Frequently Asked Questions
A medium rare steak will have an internal temperature of 130-135 degrees. You will want to remove your steak from the grill about 5-7 degrees before this as carryover temp will continue to increase as the steak rests.
Cointreau is the best substitute for Grand Marnier. Equal parts of cognac and triple sec also work well as a substitute.
Thank you for taking the time to visit our blog. If you tried and enjoyed our recipe, please share with others and please leave us a comment and review. We also love to see your pics so don’t forget to tag us @Carne_Diem_Culinary or #CarneDiemBlog. To be notified of future recipes please follow us on Facebook, Instagram, or Pinterest, or sign up for our e-mail notifications. Until next time, Carne Diem!
📖 Recipe
Filet Mignon with goat cheese sauce and Grand Marnier sautéed peppers
Equipment
- Grill
- saute pan
Ingredients
- 4 filet mignons
- dusting of favorite steak rub or salt and pepper
- ½ Orange Bell Pepper diced
- 1 Pasilla, Ancho, or ½ a poblano Pepper diced
- 2 Tablespoons Grand Marnier or other orange liquor
Goat Cheese Sauce
- 2 Tablespoons Butter
- 2 teaspoons Flour
- ½ Cup Heavy Cream
- 4 Ounce Garlic and Herb Goat Cheese
Instructions
Sautéed peppers
- Heat 1 tablespoon of oil in a skillet and heat over medium-high heat.
- Add the peppers and cook for 2-3 minutes, until soft.
- Stir in the Grand Marnier and cook until most of the liquid is evaporated, then remove from the heat.
Steak
- Season the steak with your favorite steak rub or just use salt and pepper.
- Heat grill to high heat and set up for direct grilling.
- Cook steak to desired doneness, flipping halfway through, as as needed to achieve desired grill marks.
- Top the steak with the sautéed peppers and serve with the goat cheese sauce.
Goat Cheese Sauce
- Melt the butter in a sauce pan over medium heat, until starting to foam.
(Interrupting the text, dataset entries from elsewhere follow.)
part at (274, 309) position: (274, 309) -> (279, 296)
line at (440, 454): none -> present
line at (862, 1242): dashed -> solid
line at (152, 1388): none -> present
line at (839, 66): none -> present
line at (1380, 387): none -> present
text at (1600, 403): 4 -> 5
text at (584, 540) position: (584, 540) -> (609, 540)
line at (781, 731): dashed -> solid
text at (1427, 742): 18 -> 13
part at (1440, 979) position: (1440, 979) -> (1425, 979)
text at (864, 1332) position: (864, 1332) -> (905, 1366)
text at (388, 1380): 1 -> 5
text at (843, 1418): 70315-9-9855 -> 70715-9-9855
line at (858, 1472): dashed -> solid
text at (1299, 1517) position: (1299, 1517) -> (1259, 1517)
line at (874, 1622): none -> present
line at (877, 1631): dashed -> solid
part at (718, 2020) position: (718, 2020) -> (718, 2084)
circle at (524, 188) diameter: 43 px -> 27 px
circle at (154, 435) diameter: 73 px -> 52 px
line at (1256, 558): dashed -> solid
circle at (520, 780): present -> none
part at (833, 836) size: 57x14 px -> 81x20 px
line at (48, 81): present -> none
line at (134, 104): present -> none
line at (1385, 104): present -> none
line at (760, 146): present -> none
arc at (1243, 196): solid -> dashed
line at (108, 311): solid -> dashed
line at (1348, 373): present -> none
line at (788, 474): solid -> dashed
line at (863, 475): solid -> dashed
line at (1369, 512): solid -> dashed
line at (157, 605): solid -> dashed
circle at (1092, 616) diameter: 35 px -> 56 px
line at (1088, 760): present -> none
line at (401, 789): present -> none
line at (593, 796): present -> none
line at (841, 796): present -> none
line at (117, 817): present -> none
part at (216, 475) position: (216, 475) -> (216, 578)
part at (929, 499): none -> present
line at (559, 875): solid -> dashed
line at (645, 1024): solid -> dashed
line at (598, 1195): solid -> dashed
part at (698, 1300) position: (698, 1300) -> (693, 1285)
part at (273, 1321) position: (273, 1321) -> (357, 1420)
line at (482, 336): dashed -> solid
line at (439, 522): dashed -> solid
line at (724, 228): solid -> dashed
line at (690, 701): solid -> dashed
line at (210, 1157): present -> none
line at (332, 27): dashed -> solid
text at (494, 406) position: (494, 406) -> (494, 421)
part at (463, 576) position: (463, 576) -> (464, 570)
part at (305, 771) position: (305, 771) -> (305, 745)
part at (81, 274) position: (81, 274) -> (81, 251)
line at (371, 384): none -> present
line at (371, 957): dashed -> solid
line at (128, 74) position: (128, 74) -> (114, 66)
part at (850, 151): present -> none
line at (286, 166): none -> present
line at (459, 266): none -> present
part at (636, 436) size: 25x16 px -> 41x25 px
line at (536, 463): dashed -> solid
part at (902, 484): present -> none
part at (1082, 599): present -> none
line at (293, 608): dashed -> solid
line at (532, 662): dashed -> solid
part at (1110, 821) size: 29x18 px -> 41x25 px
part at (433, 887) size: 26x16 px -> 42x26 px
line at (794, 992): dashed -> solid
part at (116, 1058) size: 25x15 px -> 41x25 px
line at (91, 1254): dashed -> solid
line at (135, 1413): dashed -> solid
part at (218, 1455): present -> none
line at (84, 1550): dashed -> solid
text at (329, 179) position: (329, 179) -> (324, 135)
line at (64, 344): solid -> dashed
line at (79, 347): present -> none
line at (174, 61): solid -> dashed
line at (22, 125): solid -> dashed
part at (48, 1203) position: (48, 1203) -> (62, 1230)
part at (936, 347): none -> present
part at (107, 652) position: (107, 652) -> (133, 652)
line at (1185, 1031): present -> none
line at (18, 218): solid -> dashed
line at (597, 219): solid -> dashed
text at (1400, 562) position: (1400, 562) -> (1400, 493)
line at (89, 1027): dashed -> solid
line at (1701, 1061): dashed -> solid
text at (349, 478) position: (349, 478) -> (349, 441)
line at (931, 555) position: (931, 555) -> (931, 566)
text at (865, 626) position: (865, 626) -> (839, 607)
- Whisk in the flour, stirring constantly, for about 1 minute, to make a pale roux. Slowly stir in the cream, about a tablespoon at a time, until smooth and well combined.
- Stir in the goat cheese until melted and smooth. Turn heat to very low to keep warm until ready to use. Give it an occasional stir.
Tom
I made this last week. Best steak recipe that I’ve ever tried. I’m just sorry that I didn’t come up with the recipe first. 😂
Carne Diem
Thank you! So glad you enjoyed it!
Becky
Simple to make but don’t let that make you think it skimps on flavor! The goat cheese +Grand Marnier peppers make this a flavorful, decadent addition to filets. We will be making this again!
Carne Diem
So happy you enjoyed it. Thank you so much for leaving a review!
Susan F
Tried this last night. It was freaking awesome. Did use Cointreau because we didnt have Grand Marnier. Will definately make this again.